I have been a regular and satisfied customer of Amazon in France and UK for some time. I am also, when in UK, habitually drawn to Waterstones excellent book stores which have received a generous portion of my custom over the years.

In the light of the discussion about tax and supporting local businesses, when I needed to buy a book for my daughter’s birthday, I decided to try Waterstones.com. Sadly, it has been a frustrating and, ultimately, fruitless endeavour. The web site was not quite as easy to navigate as Amazon but I found the book and, with a competitive price and an indicated delivery date of 4 to 7 days, ordered it on 22 December. An acknowledgement indicated estimated delivery date of 29 December so some days ahead of the birthday.

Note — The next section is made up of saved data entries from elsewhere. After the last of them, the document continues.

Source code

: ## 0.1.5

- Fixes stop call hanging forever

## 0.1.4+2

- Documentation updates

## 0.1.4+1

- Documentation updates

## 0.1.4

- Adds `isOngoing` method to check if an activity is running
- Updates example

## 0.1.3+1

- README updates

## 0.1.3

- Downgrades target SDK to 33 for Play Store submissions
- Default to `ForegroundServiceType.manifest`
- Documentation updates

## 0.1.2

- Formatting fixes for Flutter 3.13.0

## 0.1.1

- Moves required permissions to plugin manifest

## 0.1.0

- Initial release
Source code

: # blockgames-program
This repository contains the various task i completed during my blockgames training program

Delivery date came and went, birthday arrived and still no book and no email indicating status or despatch. After waiting a fortnight from ordering, yesterday I phoned the Waterstones.com customer service desk. Relatively straiight-forward set of menus and a UK landline number for customers phoning from abroad (rather than the costly 0845 numb ers that drive me mad) meant I got through easily. After confirming the order number (twice) I was told the book had not been desptached yet.

And????

And there was no indication when the publisher would be supplying it. So it is “out of stock”? I asked. Yes. Why could this not be indicated on ordering? Response: that was why they said 4-7 days delivery originally. They then said they would investigate with the publisher and would send me an email updating me on the expected delivery date.

Going into email today, two emails from Waterstones waited for me. One automated, the other from Customer Services. Both said the book is now out of print and cannot be supplied. Aggghhhh!

Given it is intended as a present and is related to my daughter’s up-coming visit to Korea this left me up the creek unless…

Amazon’s UK site showed they still had two copies left. I immediately ordered it. Estimated despatch date Saturday 12 January with free delivery within the week. However, within three HOURS of ordering I received an email from Amazon confirming despatch, estimated delivery date: next Tuesday, 15 January.

Result: birthday missed, no sale for Watersones, one hacked-off customer and the book ordered late from Amazon… but at least it seems to be coming.

Oh! Final point: When on the call to Waterstones, I was offered the opportunity to feedback on the Customer Service. Pressing the button to do this I was informed all I had to do was hang on at the end of the call. Yeah, sure! I hung on and hung on and… nothing. (The suspicious side of me suspects a light illuminates so that they know this will happen and, if the customer is less than impressed, the call gets dropped. This is the main reason I decided to blog about this experience.)